Galatasaray'ın 34. başkanı seçilen Sayın Ünal Aysal'ı ve deneyimli isimlerden kurulu yönetimini kutluyorum. Bu yönetimin Galatasaray'a yeni bir yol haritası çizmek için akil insanlar ve değişim isteyenler tarafından işbaşına getirildiğini düşünüyorum. Galatasaray'a başkan seçilmek çok kıymetlidir. Başkanlık makamında böyle bir oy alarak oturmak yapılacak işler için güç verir. Rekor oyla seçilen Ünal Aysal, dilerim Galatasaray Başkanlığı koltuğunda icraatlarıyla muktedir olur.
Sayın Aysal sistemin bir başkanı olmuştur. Bu sistem, 2006 seçimleri öncesi start almıştı. O dönemde kulübün ileri gelenleri acil ödenmesi gereken borçların yanı sıra kalıcı gelir getirecek projelerin de bir an önce hazırlanması ve uygulanmaya konulması gerektiğine inanıyordu. Hiç unutmuyorum; Sayın Selahattin Beyazıt, Sayın İnan Kıraç ve bugün rekor oyla Galatasaray'a başkan seçilen Sayın Ünal Aysal yanlarına Mehmet Ali Yalçındağ'ı da alarak borçları ödenebilir şekle sokacak bir sistem üzerinde çalışmaya başlamışlardı. 2006'da bu dört ismin bizzat aday olmayacakları biliniyordu. İsmi geçen duayenlerin bir tür "olağanüstü hal" komisyonu kuracağı ve kulübün bundan sonraki dönemlerde görev alacak başkanlarına yol göstereceği söyleniyordu. Projenin ana hatlarıyla oluşturulduğu, Sayın Selahattin Beyazıt'ın birkaç ufak rötuş yapacağı da sızan bilgiler arasındaydı.
AYSAL TARİHİ FARK YAPTI
Galatasaray'ın ağır topları, 2006 seçimleri öncesi sisteme uyacak ve sistemi başarıyla uygulayacak bir başkanın Galatasaray'ı krizden kurtaracağına inanıyordu. Yani Galatasaray'da başkanın getireceği sistem değil, sistemin getireceği başkan olacaktı. Sayın Beyazıt ve Sayın Kıraç gibi isimlerin Galatasaray'ın başkanlık seçimlerinde dengeleri bir anda tersine çevirebilecek güce sahip olduklarını Galatasaray camiası çok iyi bilir. O dönemde sisteme uyacak başkan olarak Divan Kurulu eski Başkanı Semih Haznedaroğlu'nun ismi geçiyordu. Ama kurulması istenen sistem o gün Özhan Canaydın-Yiğit Şardan yarışının önüne geçemedi.

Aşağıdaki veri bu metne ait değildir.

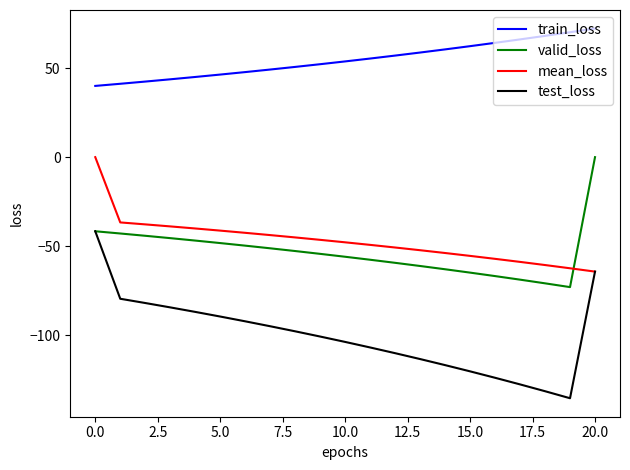

What is the lowest value of the valid_loss series?

-73.0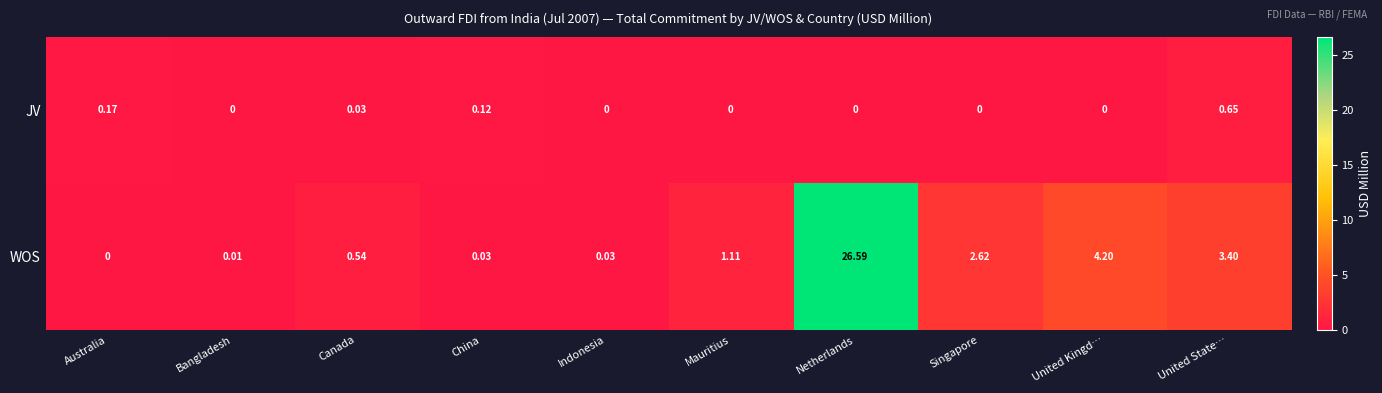

At how many categories does at least one series exceed 10?

1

2006'da sisteme göre başkan yaratmanın çalışmaları içinde bulunan Sayın Ünal Aysal, bugün Sayın İnan Kıraç ve Sayın Selahattin Beyazıt'ın ve değişim isteyen Galatasaraylılar'ın oylarını alarak ezici bir üstünlükle başkanlık koltuğuna oturdu. Sistemin getirdiği başkan olan Sayın Aysal; dilerim sistemi yaratanların çizeceği Galatasaray yol haritasını başarıyla uygular. Bunu yapacak beceri, yetenek, ekonomik güç ve deneyimli bir kadro elinde mevcut.
TABULARI YIKTI
Sayın Aysal, bir tabuyu yıkarak yönetim kurullarında görev almadan, mutfakta çalışmadan aday olup iktidar koltuğuna oturdu. Dilerim; bu Galatasaray'da milat olur. Aysal sonrasında Galatasaray'a hizmet edecek genç, akıllı, becerikli yöneticiler "Mutfakta çalışmadan Galatasaray'a hizmet edilmez" felsefesine takılmadan Galatasaray'a hizmet için göreve soyunabilir.
Aysal'ı bir konuda şimdiden takdir ediyorum. Galatasaray'a önemli hizmetleri bulunan Hakan Üstünberk ve Yalçın Orhon gibi isimlerin yönetici olmamalarına rağmen dışarıdan hizmete devam etmelerine yeşil ışık yakmıştır. Bugün Üstünberk'in Taurasi transferindeki yetkiyi Ünal Aysal "Seçilmesem bile veriyorum" diyerek vermiştir. Aysal'a bu zorlu değişim süreci içerisinde başarılar diliyorum. Yolu açık olsun!